Pat Finucane murdered to silence other rights lawyers says son

Posted By: February 11, 2019


Distributed to Congress by Irish National Caucus

“The political assassination of Pat Finucane was and is a metaphor for England’s state terrorism and collusion.The terrible execution was meant to silence lawyers who would dare to defend the rights of Catholics/Nationalists/Republicans.It is important not to forget that England, when it suited,  also colluded in the murder of Protestants, as in the case of Raymond McCord, Junior.”—Fr. Sean McManus

Michael McHugh. Irish News. Belfast. Monday, February 11, 2019

The 30th anniversary of Mr Finucane’s murder occurs tomorrow.

The 39-year-old was shot 14 times by loyalists in collusion with British security forces while enjoying Sunday lunch at home with his family.

His son John was a schoolboy when his father died in front of him.

Speaking at St Mary’s University College in west Belfast yesterday, John recalled: “Our lives changed forever.”

His father’s best years professionally were ahead of him, his son said.

He added: “It was a deliberate decision to kill him, to silence other lawyers and prevent them from doing that type of work.

“What we see now is a generation coming through with lawyers, people wanting their human rights.

“I think that is very much a legacy of Pat Finucane and what he stands for and represents.

“That gives me enormous pride.
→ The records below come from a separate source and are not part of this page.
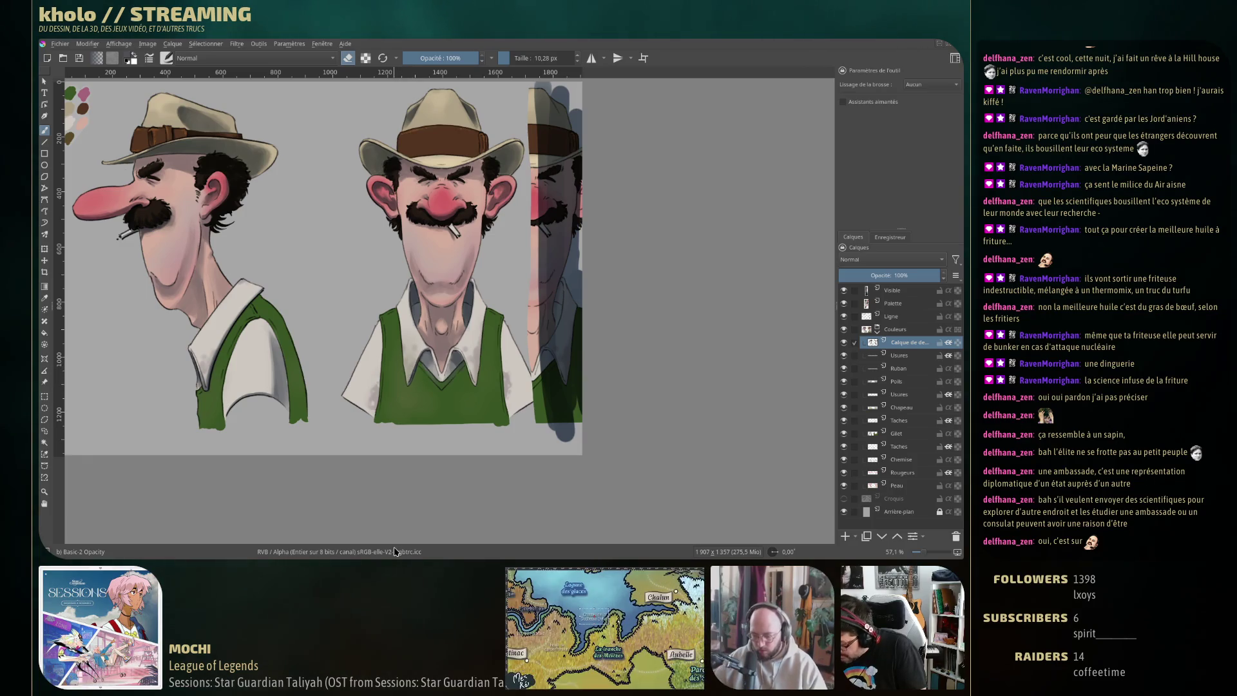
key(e)
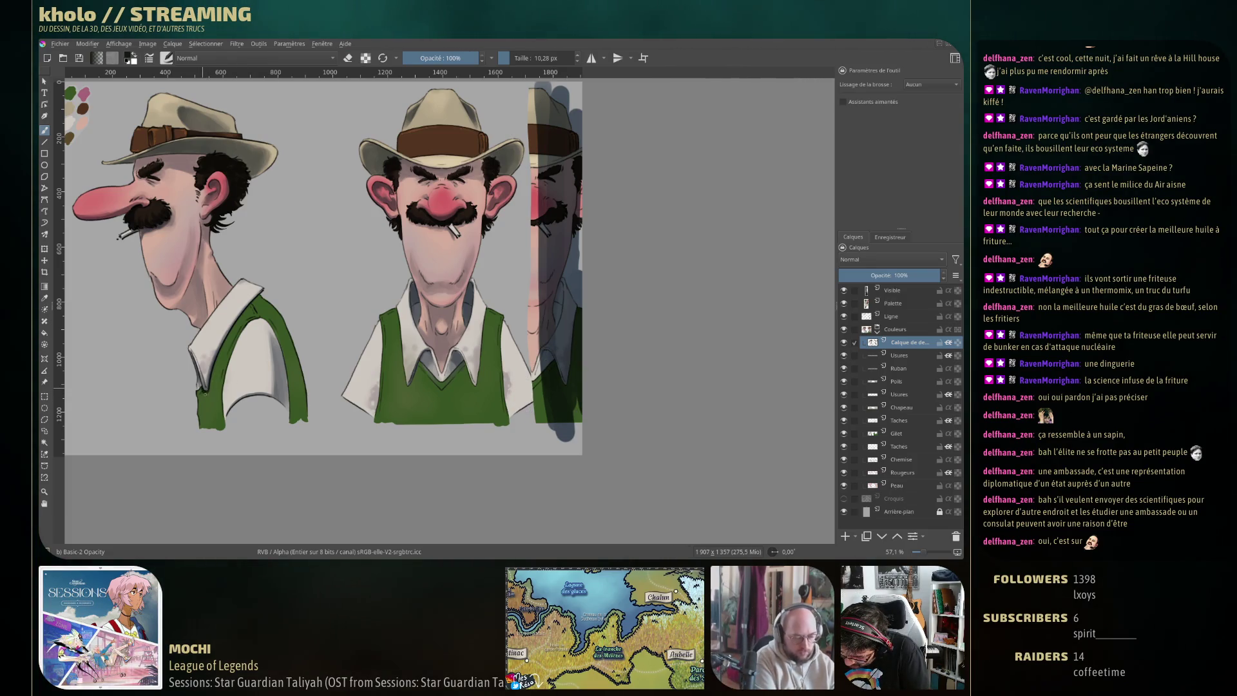
shift+drag(208, 397, 212, 386)
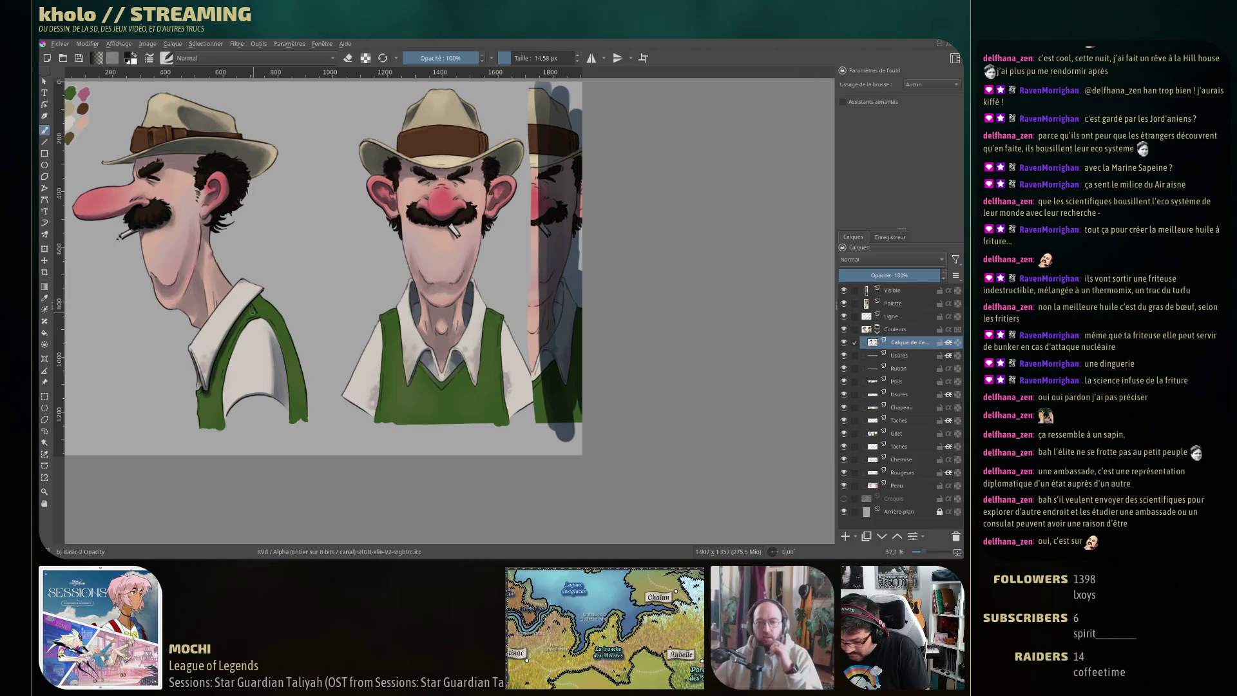
key(e)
While they did silence him they could not have made a bigger mess of it if they tried.

“The name reverberates around the world and an enormous amount of credit for that is to due to my mother.”
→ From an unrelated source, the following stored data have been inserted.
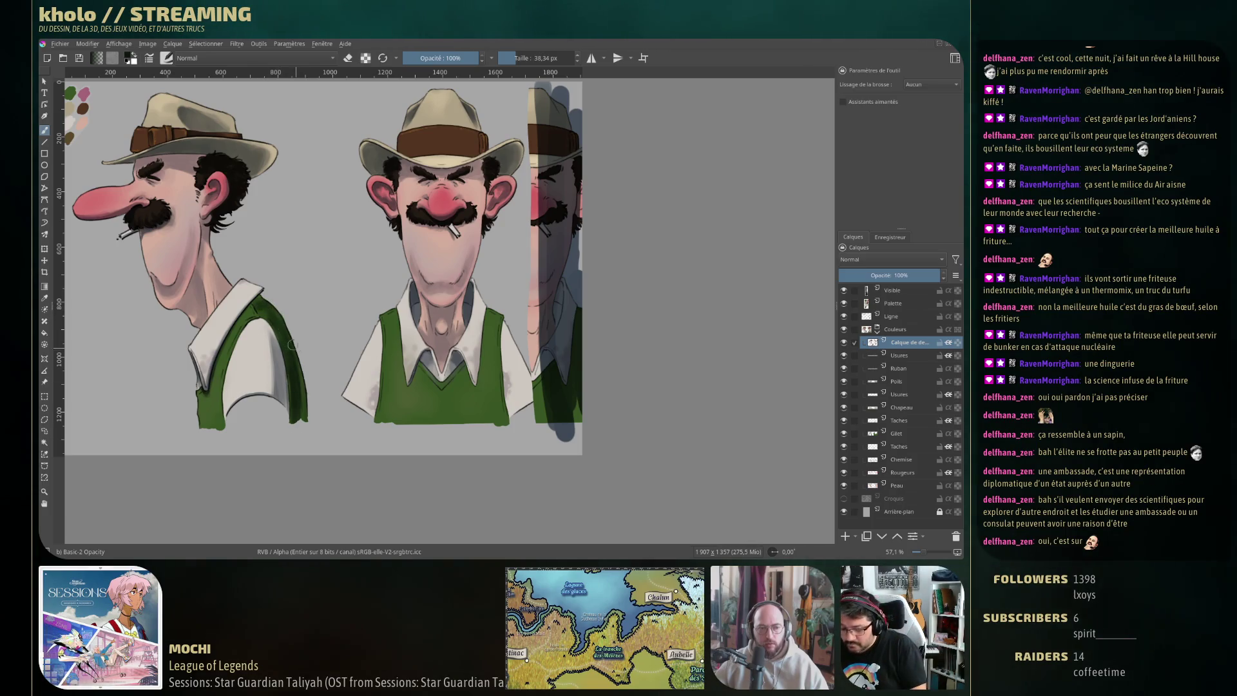
key(e)
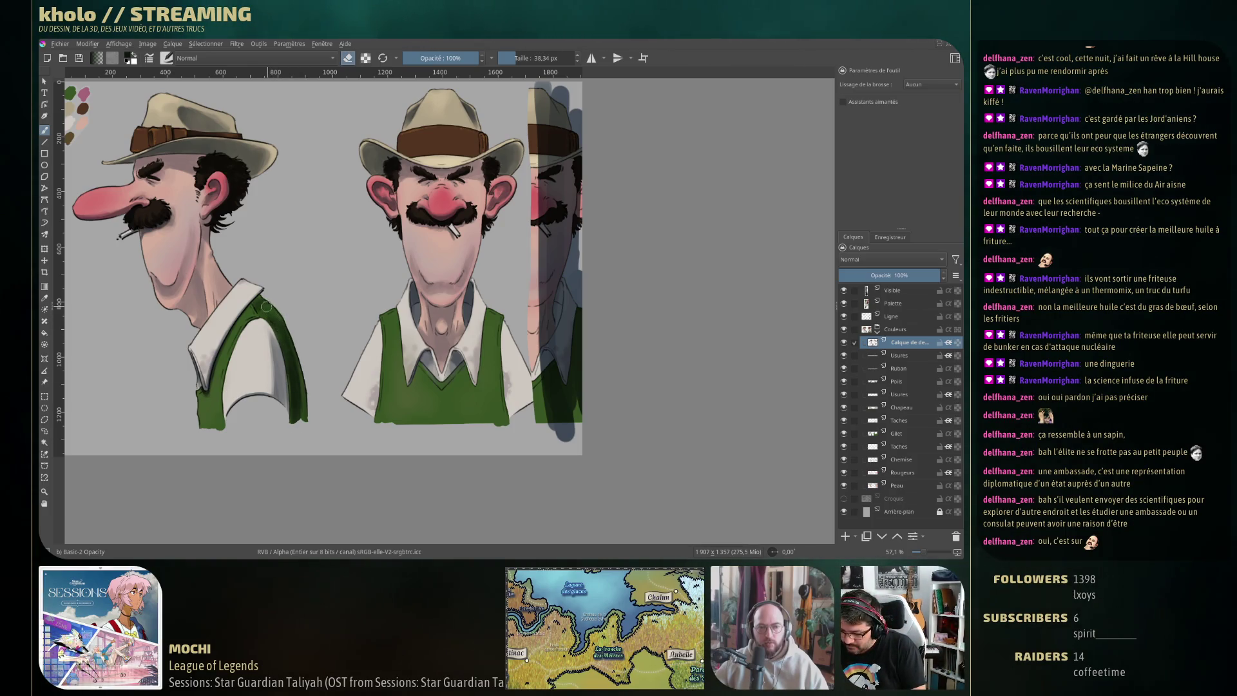
key(e)
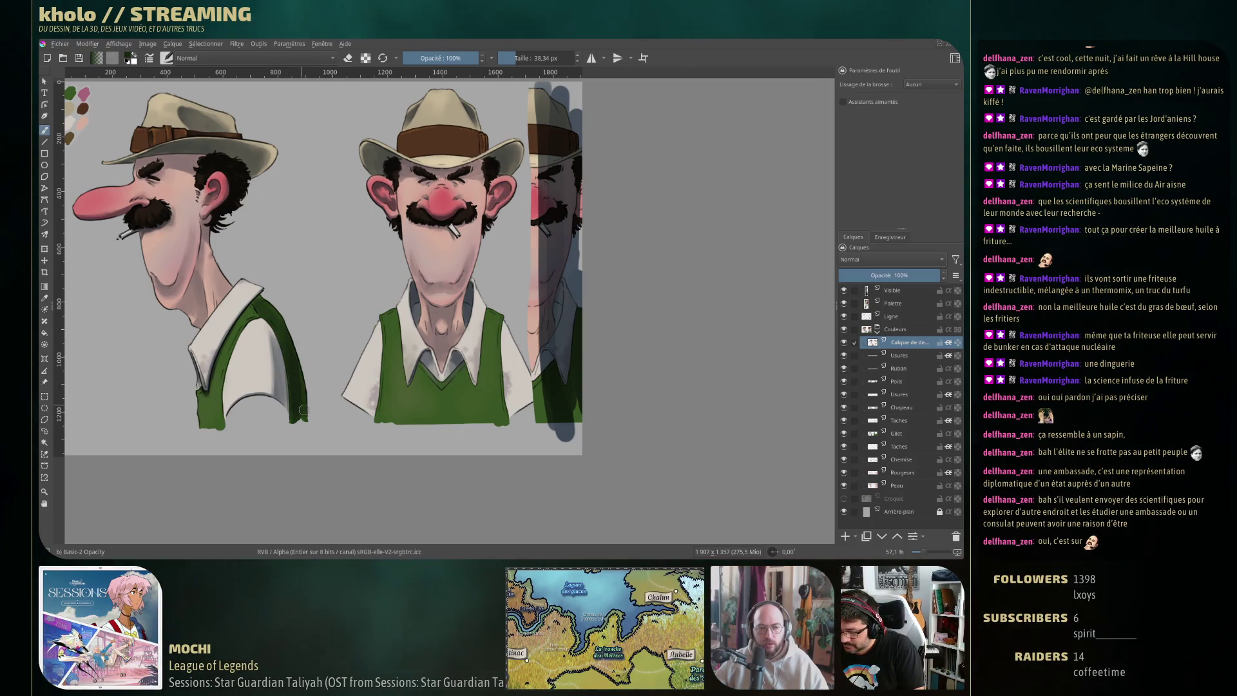
key(e)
Former British prime minister David Cameron acknowledged the “shocking” level of state collusion in the 1989 UDA killing after receiving a report on the evidence.

Sir Desmond de Silva’s review confirmed agents of the state were involved and it should have been prevented – but ruled out an “overarching state conspiracy”.

The Finucane family have engaged in years of litigation over what they say is the British government’s failure to grant an independent public inquiry and strongly opposed the decision to order the de Silva review.

A Supreme Court judgment on legal action connected to the case is pending.

As a defence solicitor Mr Finucane, from west Belfast, represented clients who included convicted IRA members and families involved in shoot-to-kill allegations against the RUC.

During the republican hunger strikes in the 1980s he represented Bobby Sands.

John Finucane said his father represented all sides, while others at a special event in Belfast said he spoke up for the voiceless.

Mr Finucane recalled the early years of his family’s campaign for justice.

“We were attacked very deliberately and cruelly as nothing more than republican propagandists, that we were an IRA man’s children who did not deserve truth and justice,” he said.

He praised his mother Geraldine’s hard work, strength and resilience.

Pat Finucane’s daughter Katherine said he would be proud of his family’s fight for justice.

She said losing their father in such a brutal way added another dimension to their grief.

That hurt was not resolved because the search for the truth continued, she said.

“We did not have him for long in our lives and although we have our memories we were robbed of so many more,” she said.

“We keep my dad alive because we carry him in us. We not only fight for justice for him but for a future fit for our children and one that he would be proud of.”

Former Sinn Féin president Gerry Adams said the murder has “haunted” the corridors of power to this day.

He said the Finucane family are using their influence to raise their voices for those who have none.

Mr Adams added: “As a human rights lawyer it didn’t matter to Pat whether you were a republican, a unionist, a loyalist, or none of these.

“If you were arrested you have rights and Pat’s responsibility – his vocation, his mission in life – was to vindicate and defend those rights.”